Vara Céline · Ständerat · 2021-12-14
Vara Céline · Ständerat · Neuenburg · Grüne Fraktion · 2021-12-14
Wortprotokoll
L'instrument de la justice restaurative a été adopté par le Conseil national en juin 2020, à une très large majorité de 122 voix contre 71. Elle est un outil efficace, qui a fait ses preuves et qui a toute sa place dans la révision de notre code de procédure pénale. Son intégration dans notre ordre juridique serait un progrès; un progrès nécessaire, un progrès utile. En effet, le processus de justice restaurative met la victime au centre de la réflexion et lui permet de ressortir plus forte et plus confiante à la suite de l'épreuve subie. Il permet aussi à l'auteur de se réhabiliter. Des études ont d'ailleurs montré qu'il réduit sensiblement le taux de récidive, jusqu'à 45 pour cent.
La justice restaurative n'est pas un moyen de monnayer des exemptions de peine. C'est une démarche purement consensuelle et elle dépend des capacités des parties. La justice restaurative a fait ses preuves au-delà de nos frontières, et on a pu démontrer qu'elle apportait une plus-value importante pour la victime et pour le prévenu. On discute depuis longtemps d'une justice restaurative, d'une forme plus évoluée de médiation.
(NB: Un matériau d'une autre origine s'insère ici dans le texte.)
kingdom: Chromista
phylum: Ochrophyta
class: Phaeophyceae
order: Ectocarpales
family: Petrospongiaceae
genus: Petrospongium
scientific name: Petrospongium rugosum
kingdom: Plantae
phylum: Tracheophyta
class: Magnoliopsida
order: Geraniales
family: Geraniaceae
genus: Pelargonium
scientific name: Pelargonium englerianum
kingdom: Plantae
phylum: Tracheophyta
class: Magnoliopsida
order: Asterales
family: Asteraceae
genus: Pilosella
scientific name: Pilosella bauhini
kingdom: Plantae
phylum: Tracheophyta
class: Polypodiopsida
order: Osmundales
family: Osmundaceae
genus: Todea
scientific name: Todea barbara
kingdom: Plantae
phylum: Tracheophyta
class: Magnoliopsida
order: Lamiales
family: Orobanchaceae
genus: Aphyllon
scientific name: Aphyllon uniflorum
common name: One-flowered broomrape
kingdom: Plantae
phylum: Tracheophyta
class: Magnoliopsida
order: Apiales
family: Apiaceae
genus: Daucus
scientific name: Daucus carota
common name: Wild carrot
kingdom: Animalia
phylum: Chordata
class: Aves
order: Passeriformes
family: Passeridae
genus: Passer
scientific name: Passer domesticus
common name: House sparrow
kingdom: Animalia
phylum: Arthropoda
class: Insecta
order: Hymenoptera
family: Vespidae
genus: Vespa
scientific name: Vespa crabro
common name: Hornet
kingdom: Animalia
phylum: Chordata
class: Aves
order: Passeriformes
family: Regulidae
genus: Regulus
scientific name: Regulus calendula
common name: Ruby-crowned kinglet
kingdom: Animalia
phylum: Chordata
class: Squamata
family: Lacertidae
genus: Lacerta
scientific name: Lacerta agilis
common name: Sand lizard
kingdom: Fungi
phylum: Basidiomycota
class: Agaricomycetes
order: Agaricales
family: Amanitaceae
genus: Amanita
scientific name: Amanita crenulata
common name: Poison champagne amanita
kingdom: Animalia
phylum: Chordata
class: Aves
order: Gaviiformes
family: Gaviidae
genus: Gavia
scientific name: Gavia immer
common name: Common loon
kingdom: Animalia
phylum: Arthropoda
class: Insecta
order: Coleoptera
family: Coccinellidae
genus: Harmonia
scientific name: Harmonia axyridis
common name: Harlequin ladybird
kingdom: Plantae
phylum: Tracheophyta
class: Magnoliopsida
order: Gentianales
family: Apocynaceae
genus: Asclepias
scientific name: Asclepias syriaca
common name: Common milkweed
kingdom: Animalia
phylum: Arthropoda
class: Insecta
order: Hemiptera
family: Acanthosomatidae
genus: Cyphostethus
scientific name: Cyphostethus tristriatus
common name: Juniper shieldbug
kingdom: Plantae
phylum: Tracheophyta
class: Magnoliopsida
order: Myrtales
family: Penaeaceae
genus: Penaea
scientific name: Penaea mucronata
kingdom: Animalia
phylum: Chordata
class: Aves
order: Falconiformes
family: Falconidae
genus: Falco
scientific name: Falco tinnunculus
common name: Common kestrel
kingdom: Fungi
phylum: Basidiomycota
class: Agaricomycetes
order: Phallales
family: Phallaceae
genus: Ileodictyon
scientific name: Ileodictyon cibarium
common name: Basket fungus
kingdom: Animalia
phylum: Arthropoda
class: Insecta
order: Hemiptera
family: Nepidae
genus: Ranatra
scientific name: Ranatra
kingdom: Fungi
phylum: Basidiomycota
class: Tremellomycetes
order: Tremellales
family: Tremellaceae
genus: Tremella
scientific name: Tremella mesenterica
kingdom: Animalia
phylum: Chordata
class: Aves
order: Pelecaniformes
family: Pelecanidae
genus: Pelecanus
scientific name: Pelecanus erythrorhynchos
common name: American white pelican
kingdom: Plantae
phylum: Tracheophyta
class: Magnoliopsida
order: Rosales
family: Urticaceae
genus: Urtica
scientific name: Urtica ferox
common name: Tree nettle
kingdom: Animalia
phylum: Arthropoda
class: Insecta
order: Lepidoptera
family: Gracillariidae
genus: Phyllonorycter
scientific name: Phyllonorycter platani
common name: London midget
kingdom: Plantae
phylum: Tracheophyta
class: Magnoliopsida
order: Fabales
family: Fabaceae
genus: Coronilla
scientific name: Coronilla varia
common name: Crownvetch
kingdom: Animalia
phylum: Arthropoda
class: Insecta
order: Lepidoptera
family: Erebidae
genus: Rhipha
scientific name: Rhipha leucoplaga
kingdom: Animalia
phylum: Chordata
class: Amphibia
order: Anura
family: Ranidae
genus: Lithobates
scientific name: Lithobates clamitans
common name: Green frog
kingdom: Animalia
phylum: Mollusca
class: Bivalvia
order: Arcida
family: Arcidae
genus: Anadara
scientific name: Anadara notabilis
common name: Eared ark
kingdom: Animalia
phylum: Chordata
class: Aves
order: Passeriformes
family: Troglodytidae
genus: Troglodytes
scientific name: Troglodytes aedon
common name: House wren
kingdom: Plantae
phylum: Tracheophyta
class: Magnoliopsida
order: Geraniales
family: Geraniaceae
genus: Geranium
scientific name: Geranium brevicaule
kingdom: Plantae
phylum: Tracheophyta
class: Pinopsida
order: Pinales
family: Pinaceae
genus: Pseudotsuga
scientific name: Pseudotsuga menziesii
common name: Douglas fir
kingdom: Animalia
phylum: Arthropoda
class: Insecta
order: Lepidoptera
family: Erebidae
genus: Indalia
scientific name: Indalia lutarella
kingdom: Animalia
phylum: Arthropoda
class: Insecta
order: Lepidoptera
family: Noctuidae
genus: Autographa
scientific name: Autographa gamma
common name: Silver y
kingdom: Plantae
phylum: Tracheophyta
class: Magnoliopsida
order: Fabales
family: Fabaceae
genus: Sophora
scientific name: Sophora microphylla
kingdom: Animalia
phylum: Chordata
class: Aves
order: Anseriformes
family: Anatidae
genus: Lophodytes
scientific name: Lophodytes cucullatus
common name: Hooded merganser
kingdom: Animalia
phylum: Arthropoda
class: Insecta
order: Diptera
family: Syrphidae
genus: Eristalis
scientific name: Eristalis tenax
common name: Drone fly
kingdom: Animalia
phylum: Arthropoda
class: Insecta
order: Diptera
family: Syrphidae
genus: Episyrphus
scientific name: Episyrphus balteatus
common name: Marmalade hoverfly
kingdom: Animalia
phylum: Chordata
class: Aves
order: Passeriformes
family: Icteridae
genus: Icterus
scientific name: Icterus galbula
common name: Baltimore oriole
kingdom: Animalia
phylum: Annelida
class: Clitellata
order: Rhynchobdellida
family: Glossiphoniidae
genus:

C'est d'ailleurs un processus qui est aujourd'hui soutenu par la Fédération suisse des avocats, qui nous écrivait récemment ceci: "Cette approche contribue à l'assimilation du dommage subi par la victime et peut ainsi prévenir ou atténuer les éventuels troubles de stress post-traumatique."
Cependant, une large majorité de la commission a souhaité approfondir cette thématique, et notamment mener des auditions. Je peux comprendre cette position. C'est la raison pour laquelle je retire ma proposition de minorité et invite vivement mes collègues du conseil à soutenir la motion de commission 21.4336 sur laquelle nous voterons juste après avoir traité cet objet.